三维医学成像分割是该领域的一个重大挑战，特别是对MRI图像中多个器官和病变的分割要求特别高。本文介绍了一种利用多模态敏感自适应注意（MSAA）的创新方法。我们将这种新结构称为多模态敏感自适应变压器网络（MSAT），它将下采样和多模态敏感自适应注意集成到编码阶段，并将不同层的跳过连接、多模态敏感自适应注意输出和上采样特征输出集成到解码阶段。MSAT由两个主要部分组成。初始组件旨在通过先进的网络体系结构提取更丰富的高维特征集。这包括集成不同层的跳过连接、MSAA的输出和前面上采样层的结果。第二部分是多模态敏感自适应注意模块，该模块集成了两种类型的注意机制：局部敏感自适应注意（LSAA）和空间敏感自适应注意（SSAA）。这些注意机制协同工作，有效地混合了高维和低维特征，从而丰富了模型捕获的上下文信息。我们在多个数据集（包括Synapse、BTCV、ACDC和BraTS 2021数据集）上进行的实验表明，MSAT优于其他现有方法。MSAT在三维多器官、心脏和脑肿瘤分割任务中显示出优越的分割能力。
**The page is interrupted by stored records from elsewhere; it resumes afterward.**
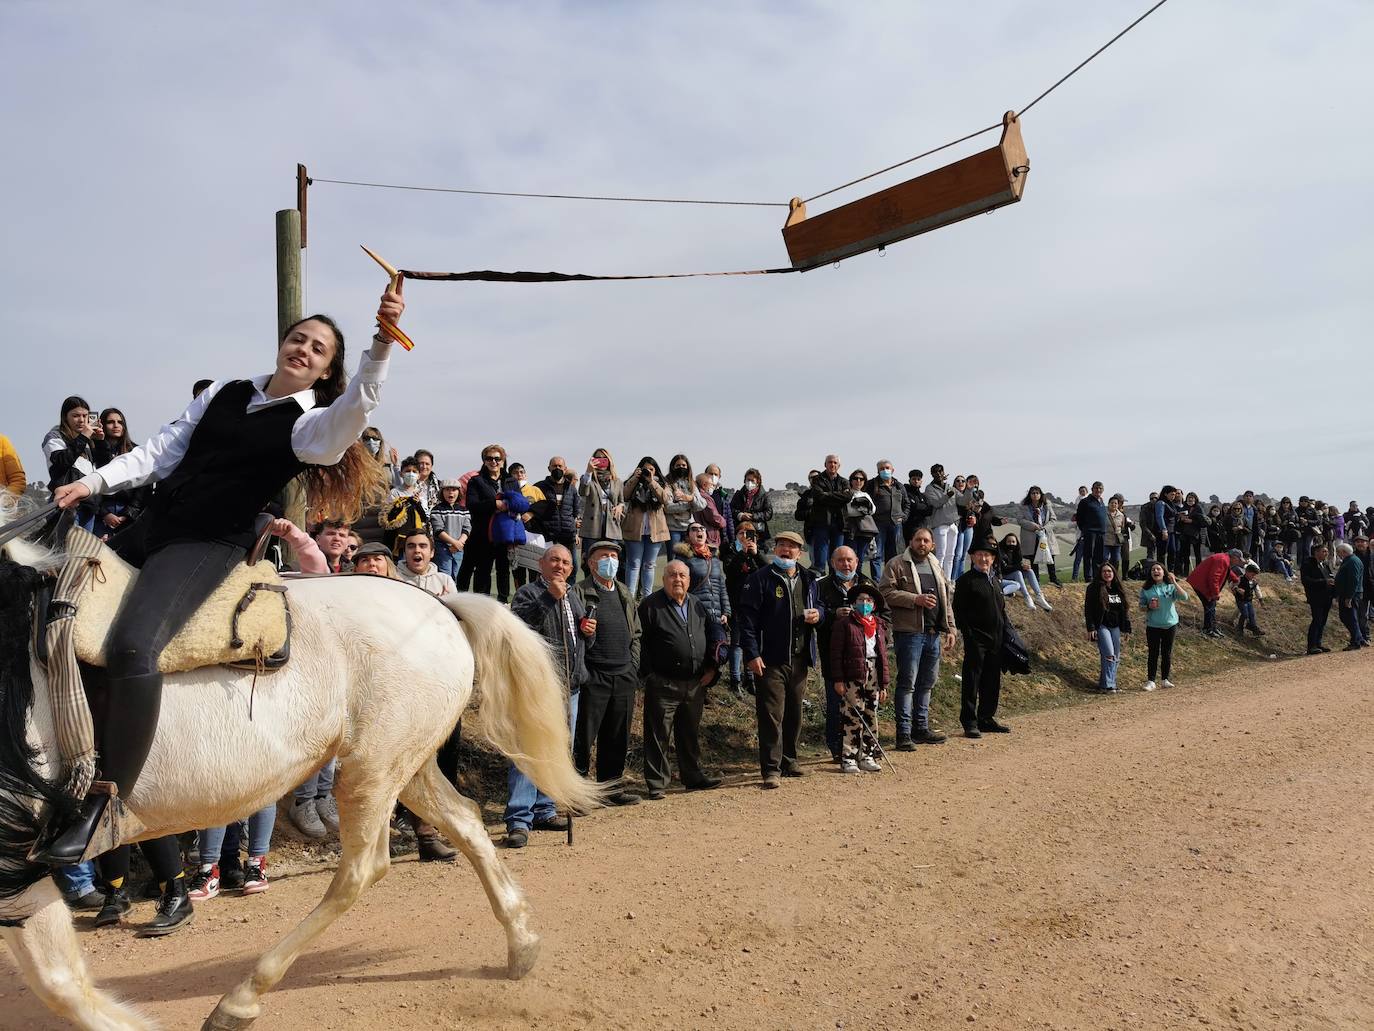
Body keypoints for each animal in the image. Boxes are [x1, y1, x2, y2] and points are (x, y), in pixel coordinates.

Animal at [0, 527, 601, 1028]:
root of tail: (440, 606)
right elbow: (61, 982)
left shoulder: (16, 859)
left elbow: (61, 985)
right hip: (402, 765)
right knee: (468, 823)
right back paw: (522, 945)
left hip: (370, 771)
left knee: (362, 869)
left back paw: (241, 997)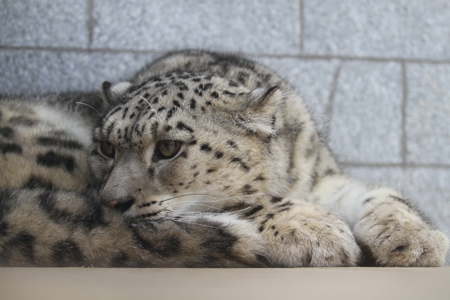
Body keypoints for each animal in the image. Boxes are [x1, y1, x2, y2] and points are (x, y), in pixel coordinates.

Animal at [0, 49, 448, 268]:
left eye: (168, 147)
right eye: (106, 148)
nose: (112, 201)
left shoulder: (323, 179)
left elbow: (381, 195)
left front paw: (417, 241)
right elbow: (243, 201)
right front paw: (318, 231)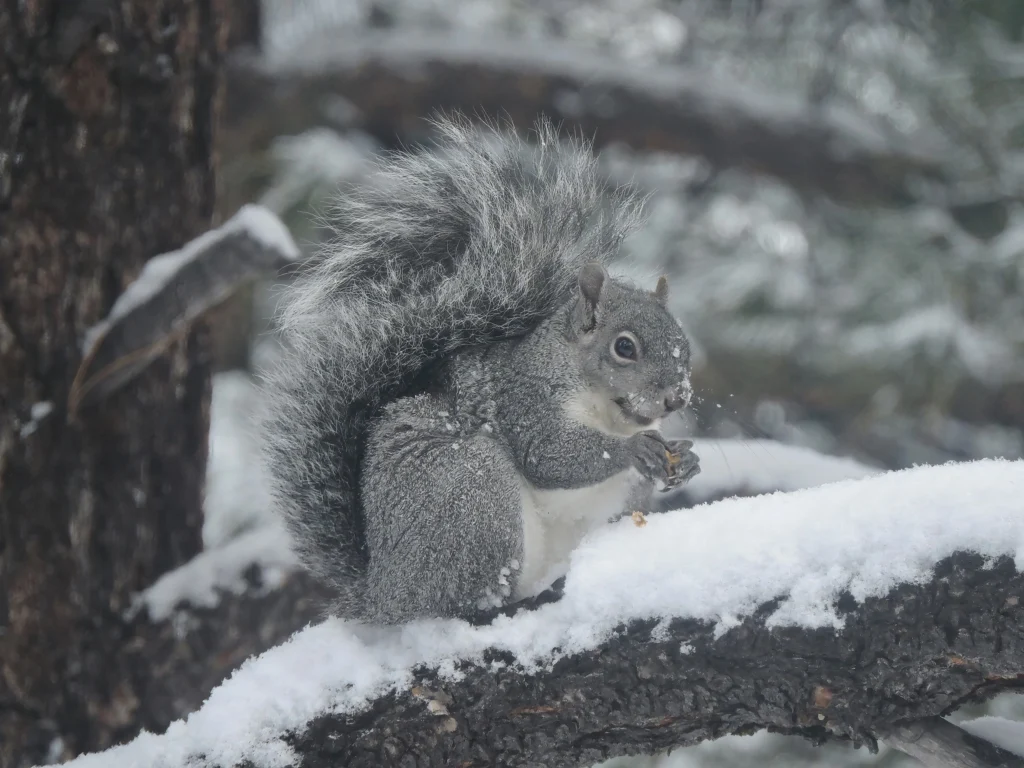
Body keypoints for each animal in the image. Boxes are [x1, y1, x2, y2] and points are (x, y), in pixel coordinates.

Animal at [261, 117, 700, 624]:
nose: (678, 398)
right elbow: (551, 456)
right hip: (472, 493)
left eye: (684, 343)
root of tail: (382, 595)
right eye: (624, 347)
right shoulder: (524, 399)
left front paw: (686, 461)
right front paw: (633, 450)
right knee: (458, 604)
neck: (607, 411)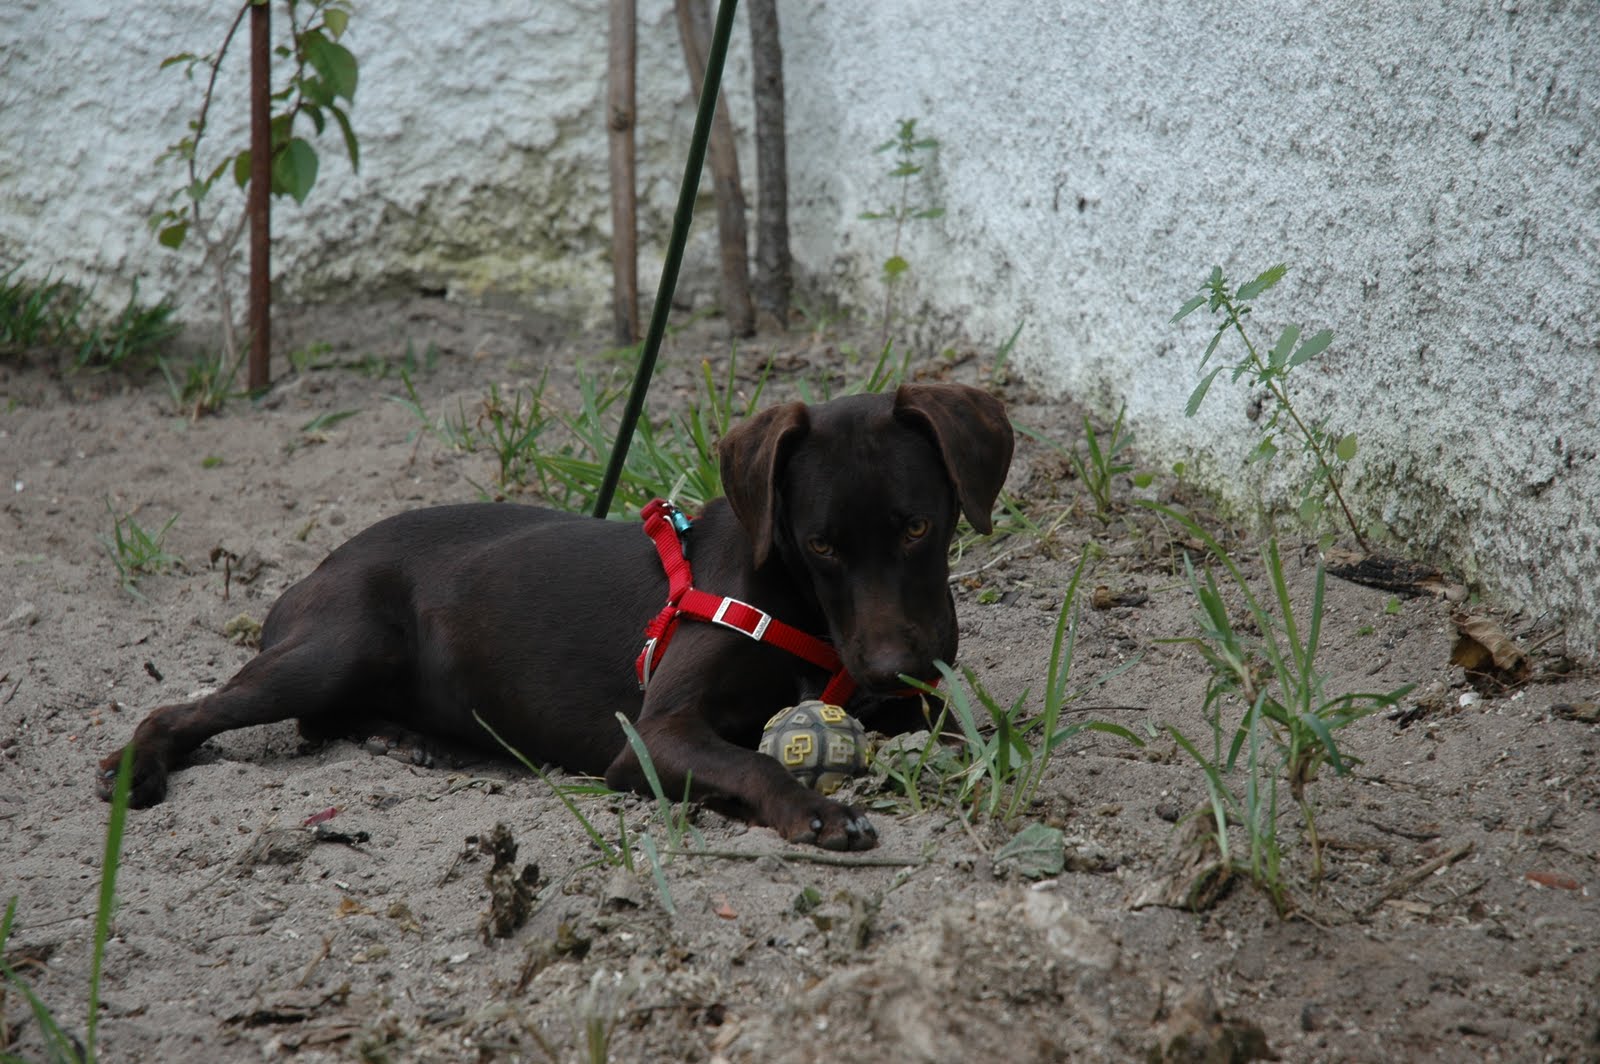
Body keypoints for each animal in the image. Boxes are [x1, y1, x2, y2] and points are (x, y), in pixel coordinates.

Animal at [96, 383, 1013, 850]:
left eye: (918, 527)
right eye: (821, 544)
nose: (892, 667)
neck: (792, 599)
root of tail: (312, 572)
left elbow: (965, 724)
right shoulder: (652, 737)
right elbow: (751, 763)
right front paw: (814, 810)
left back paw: (408, 740)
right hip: (339, 644)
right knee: (187, 708)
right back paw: (136, 766)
本文章由计算机程序翻译，如有差异，请以英文原文为准。

求助全文

约1分钟内获得全文求助全文

来源期刊

Image and Vision Computing 工程技术-工程：电子与电气

CiteScore

8.50

自引率

8.50%

发文量

143

审稿时长

7.8 months

期刊介绍： Image and Vision Computing has as a primary aim the provision of an effective medium of interchange for the results of high quality theoretical and applied research fundamental to all aspects of image interpretation and computer vision. The journal publishes work that proposes new image interpretation and computer vision methodology or addresses the application of such methods to real world scenes. It seeks to strengthen a deeper understanding in the discipline by encouraging the quantitative comparison and performance evaluation of the proposed methodology. The coverage includes: image interpretation, scene modelling, object recognition and tracking, shape analysis, monitoring and surveillance, active vision and robotic systems, SLAM, biologically-inspired computer vision, motion analysis, stereo vision, document image understanding, character and handwritten text recognition, face and gesture recognition, biometrics, vision-based human-computer interaction, human activity and behavior understanding, data fusion from multiple sensor inputs, image databases.